The two disc album, "Mariachi Rock-o" (subtitled El Sonido de Jalisco I-II) was released in 2011 (recorded in Los Angeles, Ca., Guadalajara and Mexico City) and features songs by Coldplay, Radiohead, The Eagles, Oasis, The Killers,  to name a few. The producers don't just limit themselves to covering English language rock music, songs from Spain's Mano Negra and Enrique Bunbury are also dealt with swiftly and efficiently. It's a serious effort, not meant as a novelty. The goal of the project is to broaden horizons and change perspectives.

It succeeds at that, thanks to the inventive  arrangements of Pepe Martinez, Alfonso Escobar, Juan Hernandez and Jeff Nevins. Who don't just mimic the originals, but rather allow the vocalist and the mariachi  accompaniment to transform and shift the music to their style. It doesn't always work, their plodding version of Oasis' "Wonderwall" stumbles about and Radiohead's "No Surprises" is grounded by the singer's shaky command of English.  But!.... when it does work, the results are sweet (The Killers, Mano Negra, Annie Lennox)
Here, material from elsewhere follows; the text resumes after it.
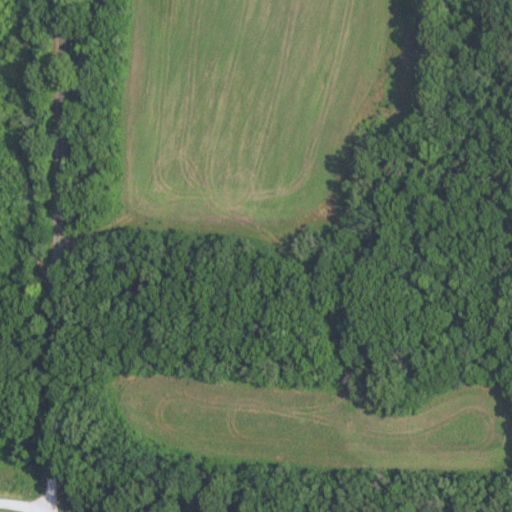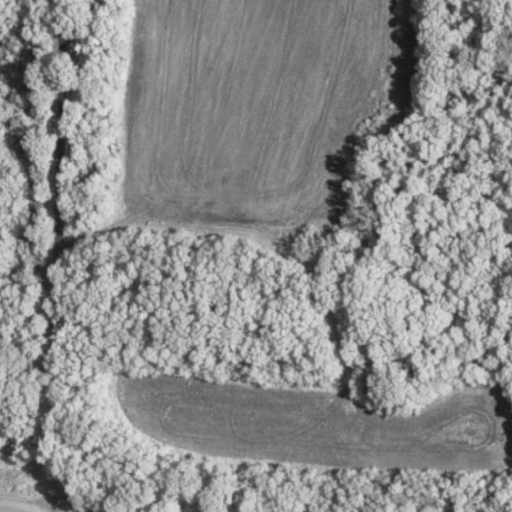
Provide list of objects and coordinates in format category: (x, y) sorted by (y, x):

Just like all those "rock-ala-bluegrass" albums that have proliferated over the past several years, "rock en estilo de mariachi" is also trending.  Mariachillout is the perfect example, this anonymous mariachi group has released a series of albums in which they interpet the music of Queen, The Beatles, The Rolling Stones, The Bee Gees.  They're all quite good, except for one glaring omission.... vocals! Their expert renditions of these classic tunes screams out for some vocalization.

"Bohemian Rhapsody" without the "Mama Mia, Mama Mia... let me go!" is just crass and pointless.  Mariachillout is nothing more than an updated version of Herb Alpert & The Tijuana Brass (Alpert is the only recording artist to hit #1 on the US charts both as an instrumentalist and as a vocalist) Mariachillout are the mute, bastard children of Esquivel and Lucha Villa, plying south of the border lounge music for trendy hipster lounge lizards.

Is America ready for mariachi rock? Joe "Fucking" Arpaio be damned!  I think we are. Although it's in vogue to hate Mexicans at the moment, you know that we're as much a part of the USA as the Irish. As Chingo Bling would say, "you can't deport us all, culeros!"  So what if we speak Spanish with an English accent, get over it. Just sit back, put some hot sauce on that burrito, slap some Trini Lopez on the turntable and tune in the telly to Jose Jimenez, welcome to America...  the home of mariachi.